Experiment mit Genen und ohne Policen

Das Gentechnik-Gesetz bringt die Bauern in die Klemme: Wegen der unzureichenden Regelungen verweigern Versicherungen einen finanziellen Schutz gegen Gen-Verunreinigungen. Bauernverband: Finanzielles Risiko ist nicht abzuschätzen

VON WOLFGANG LÖHR

Für Verbraucherministerin Renate Künast ist es ein Grund zum Feiern. Gestern billigte das Bundeskabinett nach langem Gezerre zwischen den Ministerien die von ihr vorgelegte Novelle des Gentechnikgesetzes. Doch Umweltverbände, der Deutsche Bauernverband und Gentech-Anbauer haben keine Freude an dem Gesetz.

Denn nach der Regelung werden die Landwirte für die wirtschaftlichen Einbußen ihrer Nachbarn aufkommen müssen, wenn deren Ernte durch Pollenflug gentechnisch verunreinigt ist und sie diese nicht mehr als gentechnikfrei oder als Ökoware vermarkten können. Die Gentech-Anbauer werden den Schaden dann aus eigener Tasche zahlen müssen. Denn die Versicherungsunternehmen haben bereits angekündigt, dass sie wohl keine Versicherungspolicen für derartige Fälle anbieten werden.

Nicht nur, dass das finanzielle Risiko unkalkulierbar ist. Es fehlen auch noch die wesentlichen Vorschriften, welche Maßnahmen ein Gentech-Anbauer ergreifen muss, um den unerwünschten Pollenflug zu reduzieren. Welche Sicherheitsabstände sind zum Beispiel zum Nachbarfeld einzuhalten? Ist eine „Mantelsaat“ zum Abfangen der Gentech-Pollen notwendig? Diese so genannte „gute fachliche Praxis“ soll später vom Verbraucherministerium in einer Verordnung festgelegt werden. Einen Zeitpunkt dafür gibt es noch nicht.

BEREITGESTELLTES MATERIAL –
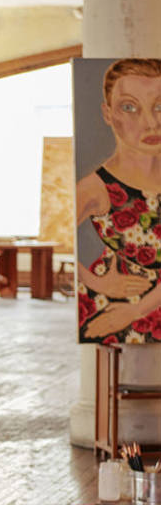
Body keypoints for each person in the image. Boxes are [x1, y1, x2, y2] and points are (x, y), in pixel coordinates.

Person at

ARBEITSAUFTRAG 1 –
Gib den Abschnitt des Artikels zum Gentechnikgesetz wortgetreu wieder, der mit den Worten "Für Verbraucherministerin Renate" beginnt und mit "an dem Gesetz." endet.
ARBEITSAUFTRAG 2 –
Beantworte anhand des Artikels zum Gentechnikgesetz kurz:
(a) Welches Gremium billigte gestern die Novelle?
(b) Wer soll die „gute fachliche Praxis“ später in einer Verordnung festlegen?
(c) Was haben die Versicherungsunternehmen bereits angekündigt?

ENDGÜLTIGE ANTWORT 1 –
Für Verbraucherministerin Renate Künast ist es ein Grund zum Feiern. Gestern billigte das Bundeskabinett nach langem Gezerre zwischen den Ministerien die von ihr vorgelegte Novelle des Gentechnikgesetzes. Doch Umweltverbände, der Deutsche Bauernverband und Gentech-Anbauer haben keine Freude an dem Gesetz.

ENDGÜLTIGE ANTWORT 2 –
(a) Das Bundeskabinett.
(b) Das Verbraucherministerium.
(c) Dass sie wohl keine Versicherungspolicen für derartige Fälle anbieten werden.